Anger, Truth and Reconciliation
Reflecting on the sweep of Gevisser’s magnum opus—and at 892 pages (in the South African edition) a magnum opus it is, compelling in its historical sweep, its biographical detail and its psychological acuity—the principal feeling that surfaces is one of sadness. Thabo Mbeki emerges as a remarkable man—fiercely determined, intellectually broad and curious, a skilled political strategist and maneuverer—who has devoted his life to confronting, transcending and transforming the legacy of shattered hope and appalling adversity that was apartheid South Africa. Yet for all his will and all his gifts, bitterness seems to have overtaken him, souring his decades of achievement. There is sadness, too, for South Africa. After centuries of appalling inequality and racism, South Africa emerged in the 1990s as a global beacon of possibility. In reality, though, the country’s challenges remain profound, and its future uncertain.
[credit: Simon Monroe]
At one level, the challenges are the stark but familiar ones of poverty and economic and racial inequality. These, as Mbeki characteristically reminds us, cannot be wished away by fine-sounding words of reconciliation. But there is a deeper level of challenge. We—all of us—urgently need a new understanding of the place of identity in our politics and in our lives, an understanding that offers a livable bridge between the particular and the universal. Thabo Mbeki’s journey, more than his destination, and South Africa’s history over the past two decades, have much to teach in this regard. In recent years, for reasons that will be clear to Gevisser’s readers, Mbeki has been accused of chauvinism, of a narrow “nativism.” In truth, Mbeki’s understanding of identity is far more subtle than that, as his classic statement upon the adoption in 1996 of South Africa’s constitution makes clear:
I am an African.
I am the grandchild of warrior men and women. . . .

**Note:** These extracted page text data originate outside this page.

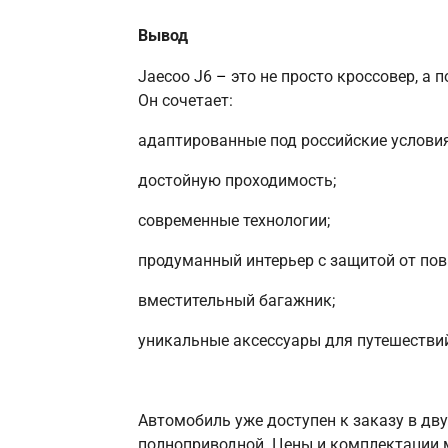
Вывод
Jaecoo J6
–
это не просто кроссовер, а 
Он сочетает:
адаптированные под российские условия
достойную проходимость;
современные технологии;
продуманный интерьер с защитой от пов
вместительный багажник;
уникальные аксессуары для путешествий
Автомобиль уже доступен к заказу в д
полноприводной. Цены и комплектации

My mind and my knowledge of myself is formed by . . . the victories we earned from Isandhlwana to Khartoum. . . .
My Africanness is formed of the migrants who left Europe to find a new home on our native land. Whatever their own actions they remain part of me.
I am the grandchild who lays fresh flowers on Boer graves . . . who sees in the mind’s eye and suffers the suffering of a simple peasant folk: death, concentration camps, destroyed homesteads.
I am the child, too, of those who were transported from India and China, whose being resided in the fact, solely, that they were able to provide physical labour. . . .
Being part of all these people, and in the knowledge that none dare contest the assertion, I shall claim that
I am an African!
This is a long way from narrow chauvinism. But it is also ambiguous: It is not the identity-neutered embrace of non-racialism that was the formal creed of the ANC and South African Communist Party. Mbeki’s personal journey testifies to the limitations of universalism. But his more recent actions suggest that an ambiguous straddle may not be enough to avoid the slippery slope of particularism. The sum of many parts is less than a universal whole. Yet without some new balance we risk a nightmarish future, not only in South Africa, but worldwide, of a clash of civilizations. Where is the balance between a utopian universalism and a dangerous particularism to be found?
In his 2006 book, Identity and Violence, Amartya Sen suggested that
the hope of harmony in the contemporary world lies to a great extent in a clearer understanding [that] the pluralities of human identity cut across each other. . . . In our normal lives, we see ourselves as members of a variety of groups—we belong to all of them. . . . None can be taken to be [our] only identity. . . . We have to decide on the relative importance of our different associations and affiliations in any particular context. Central to leading a human life, therefore, are the responsibilities of choice and reasoning.
But perhaps even this is too narrow, too bloodless. Perhaps, even as we embrace and balance our distinctive legacies, we can take as a shared point of departure a fundamental truth: That we all are human beings fated to live and die together on this small earth. This truth was the basis of moral political leadership throughout the 20th century, from Gandhi to Martin Luther King, Jr. to Nelson Mandela. Mandela communicated it powerfully in his 1994 inaugural address:
Let there be work, bread, water and salt for all. Let each know that for each the body, the mind and the soul have been freed to fulfill themselves. Never, never and never again shall it be that this beautiful land will again experience the oppression of one by another.
Perhaps in the 21st century the embrace of our common humanity can evolve from prophecy to a shared understanding of something self-evident. Or not: Mandela’s words, Gevisser tells us, were penned for him by Thabo Mbeki.